> [Your instructions] Which lines of the records below contain the string "details"? Report each of them.

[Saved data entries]

************

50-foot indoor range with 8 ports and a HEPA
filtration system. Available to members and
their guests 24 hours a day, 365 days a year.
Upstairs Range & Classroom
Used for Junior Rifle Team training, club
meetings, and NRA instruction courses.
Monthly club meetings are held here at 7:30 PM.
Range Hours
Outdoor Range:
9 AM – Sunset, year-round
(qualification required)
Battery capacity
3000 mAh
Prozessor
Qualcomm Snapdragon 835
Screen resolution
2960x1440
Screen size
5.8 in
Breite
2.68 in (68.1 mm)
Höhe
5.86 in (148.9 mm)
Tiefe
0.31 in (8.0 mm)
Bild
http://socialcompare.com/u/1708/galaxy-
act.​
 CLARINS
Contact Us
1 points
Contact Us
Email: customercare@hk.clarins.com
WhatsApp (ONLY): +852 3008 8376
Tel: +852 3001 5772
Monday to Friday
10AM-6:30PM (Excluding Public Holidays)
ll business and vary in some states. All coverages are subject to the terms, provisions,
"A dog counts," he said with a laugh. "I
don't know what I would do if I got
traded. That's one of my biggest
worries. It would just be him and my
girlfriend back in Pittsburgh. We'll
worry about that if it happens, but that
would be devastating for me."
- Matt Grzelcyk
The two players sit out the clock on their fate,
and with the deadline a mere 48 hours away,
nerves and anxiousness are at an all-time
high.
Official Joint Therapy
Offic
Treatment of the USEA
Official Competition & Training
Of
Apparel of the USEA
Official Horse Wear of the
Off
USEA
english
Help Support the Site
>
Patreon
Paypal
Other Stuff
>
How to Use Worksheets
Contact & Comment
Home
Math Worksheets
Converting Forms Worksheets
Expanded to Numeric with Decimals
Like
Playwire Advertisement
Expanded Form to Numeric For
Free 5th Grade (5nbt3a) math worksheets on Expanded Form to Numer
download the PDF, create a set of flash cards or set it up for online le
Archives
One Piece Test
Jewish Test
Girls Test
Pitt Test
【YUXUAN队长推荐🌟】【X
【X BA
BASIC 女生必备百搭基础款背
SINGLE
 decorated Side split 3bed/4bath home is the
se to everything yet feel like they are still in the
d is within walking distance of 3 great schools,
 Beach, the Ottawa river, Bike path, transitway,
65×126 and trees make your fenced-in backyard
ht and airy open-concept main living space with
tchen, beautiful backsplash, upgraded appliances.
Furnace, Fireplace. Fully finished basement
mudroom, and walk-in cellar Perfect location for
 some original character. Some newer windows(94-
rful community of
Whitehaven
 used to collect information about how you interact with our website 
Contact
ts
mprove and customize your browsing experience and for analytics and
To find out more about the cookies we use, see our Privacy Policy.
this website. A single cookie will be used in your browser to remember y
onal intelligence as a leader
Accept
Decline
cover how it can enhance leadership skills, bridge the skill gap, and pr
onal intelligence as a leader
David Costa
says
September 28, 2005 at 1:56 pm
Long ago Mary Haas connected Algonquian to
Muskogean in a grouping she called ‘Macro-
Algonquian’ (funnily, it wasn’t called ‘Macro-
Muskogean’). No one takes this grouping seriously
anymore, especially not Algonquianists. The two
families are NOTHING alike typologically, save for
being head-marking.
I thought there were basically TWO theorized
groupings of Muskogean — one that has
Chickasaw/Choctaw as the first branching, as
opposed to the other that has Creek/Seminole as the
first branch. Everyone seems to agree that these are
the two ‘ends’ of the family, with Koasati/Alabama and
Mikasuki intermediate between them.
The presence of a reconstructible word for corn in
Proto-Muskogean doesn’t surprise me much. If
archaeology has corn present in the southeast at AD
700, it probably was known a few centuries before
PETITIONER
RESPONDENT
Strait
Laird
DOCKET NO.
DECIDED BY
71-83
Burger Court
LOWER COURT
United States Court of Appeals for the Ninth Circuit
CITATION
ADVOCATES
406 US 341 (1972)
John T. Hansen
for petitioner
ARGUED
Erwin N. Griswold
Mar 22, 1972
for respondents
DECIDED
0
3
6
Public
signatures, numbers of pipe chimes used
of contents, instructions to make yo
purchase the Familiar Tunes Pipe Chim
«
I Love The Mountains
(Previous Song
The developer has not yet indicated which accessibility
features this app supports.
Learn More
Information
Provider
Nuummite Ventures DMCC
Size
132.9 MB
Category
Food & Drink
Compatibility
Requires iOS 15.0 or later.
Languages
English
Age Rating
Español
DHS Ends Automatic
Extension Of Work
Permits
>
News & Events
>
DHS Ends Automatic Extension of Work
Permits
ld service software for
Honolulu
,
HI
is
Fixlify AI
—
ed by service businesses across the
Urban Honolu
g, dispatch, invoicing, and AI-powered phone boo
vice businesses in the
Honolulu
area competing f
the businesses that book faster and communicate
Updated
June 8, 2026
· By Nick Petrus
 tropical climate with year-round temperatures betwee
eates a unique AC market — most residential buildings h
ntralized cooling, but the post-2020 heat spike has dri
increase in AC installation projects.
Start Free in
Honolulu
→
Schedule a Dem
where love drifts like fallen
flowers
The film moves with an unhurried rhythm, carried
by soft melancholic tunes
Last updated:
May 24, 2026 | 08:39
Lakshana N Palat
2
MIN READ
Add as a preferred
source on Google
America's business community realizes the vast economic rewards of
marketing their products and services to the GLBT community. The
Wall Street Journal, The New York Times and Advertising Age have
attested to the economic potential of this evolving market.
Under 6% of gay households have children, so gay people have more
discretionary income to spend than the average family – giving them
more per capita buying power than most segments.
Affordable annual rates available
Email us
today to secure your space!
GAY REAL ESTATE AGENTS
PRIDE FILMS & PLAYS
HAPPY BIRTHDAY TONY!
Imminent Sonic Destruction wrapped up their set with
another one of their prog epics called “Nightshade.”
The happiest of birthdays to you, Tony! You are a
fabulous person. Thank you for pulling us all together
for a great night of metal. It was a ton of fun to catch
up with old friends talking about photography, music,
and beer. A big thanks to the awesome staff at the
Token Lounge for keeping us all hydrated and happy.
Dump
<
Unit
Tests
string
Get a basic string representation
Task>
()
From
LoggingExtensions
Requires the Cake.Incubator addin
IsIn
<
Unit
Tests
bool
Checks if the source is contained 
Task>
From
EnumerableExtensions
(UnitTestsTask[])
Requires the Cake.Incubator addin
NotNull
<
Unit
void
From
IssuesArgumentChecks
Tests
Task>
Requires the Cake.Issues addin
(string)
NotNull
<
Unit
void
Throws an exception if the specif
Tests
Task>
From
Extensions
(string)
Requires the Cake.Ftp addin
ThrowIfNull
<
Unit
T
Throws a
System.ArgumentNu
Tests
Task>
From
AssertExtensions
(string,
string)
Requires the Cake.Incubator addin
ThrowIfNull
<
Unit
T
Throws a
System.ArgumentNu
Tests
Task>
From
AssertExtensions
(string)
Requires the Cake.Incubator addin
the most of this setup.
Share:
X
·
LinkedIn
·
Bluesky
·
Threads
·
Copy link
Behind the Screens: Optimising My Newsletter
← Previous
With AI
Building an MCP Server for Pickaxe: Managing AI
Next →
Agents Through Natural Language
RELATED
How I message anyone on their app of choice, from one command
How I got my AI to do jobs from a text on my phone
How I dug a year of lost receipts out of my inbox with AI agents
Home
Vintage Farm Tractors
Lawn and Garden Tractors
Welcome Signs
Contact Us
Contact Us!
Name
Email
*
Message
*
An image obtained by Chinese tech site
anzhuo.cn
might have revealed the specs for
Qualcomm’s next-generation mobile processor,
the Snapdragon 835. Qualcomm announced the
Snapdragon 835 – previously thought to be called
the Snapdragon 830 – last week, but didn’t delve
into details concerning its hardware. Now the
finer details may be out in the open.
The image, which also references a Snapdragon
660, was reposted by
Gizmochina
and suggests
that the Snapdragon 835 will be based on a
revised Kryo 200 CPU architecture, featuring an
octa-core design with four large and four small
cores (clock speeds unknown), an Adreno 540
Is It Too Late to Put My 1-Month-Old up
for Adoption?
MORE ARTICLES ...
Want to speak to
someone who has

************

> [Task solution]
into details concerning its hardware. Now the
finer details may be out in the open.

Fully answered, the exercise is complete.